An image of a person fishing represents virtual screening.

A Hands-On Introduction to High Throughput Virtual Screening

The Schrödinger Online Learning Program has launched a new course called High-Throughput Virtual Screening for Hit Finding and Evaluation that teaches how industry-leading computational molecular modeling tools are used in High Throughput Virtual Screening (HTVS) to accelerate hit finding and evaluation. We spoke with Schrödinger’s Education Specialist, Dr. Abigail Emtage and Director of Education, Dr. Jennifer Chambers, to learn more about this course.

Can you briefly explain some of the core concepts a participant will learn in this course?

First and foremost, we wanted to make sure that participants in this course would walk away feeling empowered to run their own HTVS calculations on their own structures. With this in mind, we start the course highlighting the relevance of virtual screening, the differences between various kinds of virtual screening techniques, and the benefits of screening very large ligand libraries. Then, we review how to evaluate, test, and validate their starting structures — both the protein receptors and ligands. After this, participants will run a virtual screen on a 100K ligand library and then learn how to analyze the results, such as diversity analysis and clustering, and what computational techniques could come next. Finally, participants will put all these skills to use by performing a virtual screening campaign on a 2M ligand library and submitting two compounds for evaluation by Absolute Binding Free Energy Perturbation.

Is this course a good fit for participants who are new to molecular modeling as well as those who know computational methods? 

The HTVS course requires a working knowledge of Maestro — the platform used in the course. That said, participants don’t need to be an expert in computational chemistry. In fact, this is an ideal course for a medicinal chemist who is familiar with Maestro and wants to advance their design skills. Course participants should also be comfortable with biochemical and drug design terminology, willing to dive into some light command line work, and be able to dedicate regular time to the course throughout the session. As several of the calculations that will be run in the course take a few hours to even a day to complete, this is not a course that participants can wait until the last minute to complete. That being said, we put this course together with a working scientist in mind. Through internal and beta testing, we have made sure to pace the course appropriately and allow sufficient time for a full-time worker or student to complete the content.

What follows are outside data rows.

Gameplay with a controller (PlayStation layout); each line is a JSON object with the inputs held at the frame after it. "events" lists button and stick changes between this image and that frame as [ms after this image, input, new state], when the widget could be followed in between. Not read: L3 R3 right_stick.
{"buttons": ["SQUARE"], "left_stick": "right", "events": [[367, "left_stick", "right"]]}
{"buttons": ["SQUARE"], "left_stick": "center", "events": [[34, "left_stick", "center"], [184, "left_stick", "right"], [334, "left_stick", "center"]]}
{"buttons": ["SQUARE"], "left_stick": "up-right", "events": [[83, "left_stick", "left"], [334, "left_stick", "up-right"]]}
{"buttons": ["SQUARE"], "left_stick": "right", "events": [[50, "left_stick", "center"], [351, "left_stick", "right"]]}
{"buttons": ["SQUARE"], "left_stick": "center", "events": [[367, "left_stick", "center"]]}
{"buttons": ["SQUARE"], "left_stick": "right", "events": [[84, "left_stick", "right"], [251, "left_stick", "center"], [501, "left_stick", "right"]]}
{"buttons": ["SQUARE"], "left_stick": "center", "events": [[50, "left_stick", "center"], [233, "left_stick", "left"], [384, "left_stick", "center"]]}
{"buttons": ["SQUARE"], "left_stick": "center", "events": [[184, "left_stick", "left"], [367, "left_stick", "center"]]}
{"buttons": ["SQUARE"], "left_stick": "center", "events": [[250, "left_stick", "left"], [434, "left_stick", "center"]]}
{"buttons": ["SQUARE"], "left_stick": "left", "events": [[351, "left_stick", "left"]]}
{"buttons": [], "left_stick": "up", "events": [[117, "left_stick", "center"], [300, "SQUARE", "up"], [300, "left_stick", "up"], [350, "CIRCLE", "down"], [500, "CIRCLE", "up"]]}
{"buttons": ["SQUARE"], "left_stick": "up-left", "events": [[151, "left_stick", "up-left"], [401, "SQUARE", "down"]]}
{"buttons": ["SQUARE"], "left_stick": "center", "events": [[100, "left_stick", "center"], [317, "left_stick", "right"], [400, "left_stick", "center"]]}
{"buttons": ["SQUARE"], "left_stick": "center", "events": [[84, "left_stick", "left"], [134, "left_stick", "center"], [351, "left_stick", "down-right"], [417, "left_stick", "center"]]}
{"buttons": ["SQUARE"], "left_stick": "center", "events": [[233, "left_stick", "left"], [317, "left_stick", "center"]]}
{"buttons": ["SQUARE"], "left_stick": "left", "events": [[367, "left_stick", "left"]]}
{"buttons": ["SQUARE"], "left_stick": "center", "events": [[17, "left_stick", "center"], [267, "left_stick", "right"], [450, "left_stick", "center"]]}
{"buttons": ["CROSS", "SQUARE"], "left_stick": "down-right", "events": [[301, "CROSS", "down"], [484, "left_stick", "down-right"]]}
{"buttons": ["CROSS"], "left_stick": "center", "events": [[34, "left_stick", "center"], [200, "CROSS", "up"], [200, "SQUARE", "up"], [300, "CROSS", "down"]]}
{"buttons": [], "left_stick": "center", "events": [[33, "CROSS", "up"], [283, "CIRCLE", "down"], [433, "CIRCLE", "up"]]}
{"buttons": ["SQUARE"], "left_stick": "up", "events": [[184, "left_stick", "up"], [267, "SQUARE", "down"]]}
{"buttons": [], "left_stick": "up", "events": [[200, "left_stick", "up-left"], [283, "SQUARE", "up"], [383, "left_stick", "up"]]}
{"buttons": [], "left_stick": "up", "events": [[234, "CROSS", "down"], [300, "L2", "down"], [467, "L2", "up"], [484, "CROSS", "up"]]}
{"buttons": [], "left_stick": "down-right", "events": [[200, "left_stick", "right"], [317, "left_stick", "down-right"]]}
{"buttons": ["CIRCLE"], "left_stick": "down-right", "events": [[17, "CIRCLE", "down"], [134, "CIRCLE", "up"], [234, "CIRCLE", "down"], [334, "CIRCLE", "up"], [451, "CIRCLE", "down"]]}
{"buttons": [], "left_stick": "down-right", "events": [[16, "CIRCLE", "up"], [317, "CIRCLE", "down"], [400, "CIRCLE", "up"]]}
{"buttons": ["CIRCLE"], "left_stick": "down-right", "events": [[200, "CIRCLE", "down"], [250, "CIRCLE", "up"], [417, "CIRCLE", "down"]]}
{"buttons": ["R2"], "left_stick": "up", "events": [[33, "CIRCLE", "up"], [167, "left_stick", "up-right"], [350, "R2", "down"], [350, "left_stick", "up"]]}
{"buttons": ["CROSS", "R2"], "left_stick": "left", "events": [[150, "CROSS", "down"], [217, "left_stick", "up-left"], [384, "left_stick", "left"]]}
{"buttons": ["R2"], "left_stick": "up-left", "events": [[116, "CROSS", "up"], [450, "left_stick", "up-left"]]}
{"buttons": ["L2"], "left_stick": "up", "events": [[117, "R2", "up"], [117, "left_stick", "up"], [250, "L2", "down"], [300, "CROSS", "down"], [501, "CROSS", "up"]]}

If someone who is new to Maestro wants to take this course, they can work alongside the videos in the Maestro Training Portal to get up to speed. 

“Our goal is for participants to feel comfortable doing high-throughput virtual screening on their own systems, not just the systems used in this course.”

Can you describe how participants will use FEP+ in this course? 

The final module of the course gives participants the opportunity to work through a virtual screening case study and select hit compounds from ligand-based and structure-based screening results to take forward for absolute binding affinity prediction using FEP+. Course participants will generate force field parameters for their chosen compounds using Force Field Builder and then run the absolute binding FEP+ job. The final assignment involves uploading the output of the FEP+ job along with a brief discussion of the results and justification of hit choice.

What new skills can a participant expect to gain regarding HTVS once they finish the course?

Participants who complete the material in the HTVS course should expect to gain practical experience with setting up, validating, running, and analyzing the output of various calculations related to target validation, structure analysis, and virtual screening. They will also learn valuable post-processing techniques for digging into the results from virtual screens. Importantly, this course will also demonstrate several scenarios and highlight good questions to ask when applying to their own research. Our goal is for participants to feel comfortable doing high-throughput virtual screening on their own systems, not just the systems used in this course.

What’s next for Schrödinger Online Learning?

We have just launched Introduction to Computational Antibody Engineering which teaches how industry-leading computational molecular modeling solutions are used to aid in antibody discovery and design and how to incorporate these computational approaches into research projects. This course will also provide a chance to work hands-on with Schrödinger’s BioLuminate software. 

These courses fulfill a need that we’ve seen in both the academic and commercial fields. We’re excited to help scientists advance their knowledge in molecular modeling in a way that is flexible and fits a participant’s own schedule.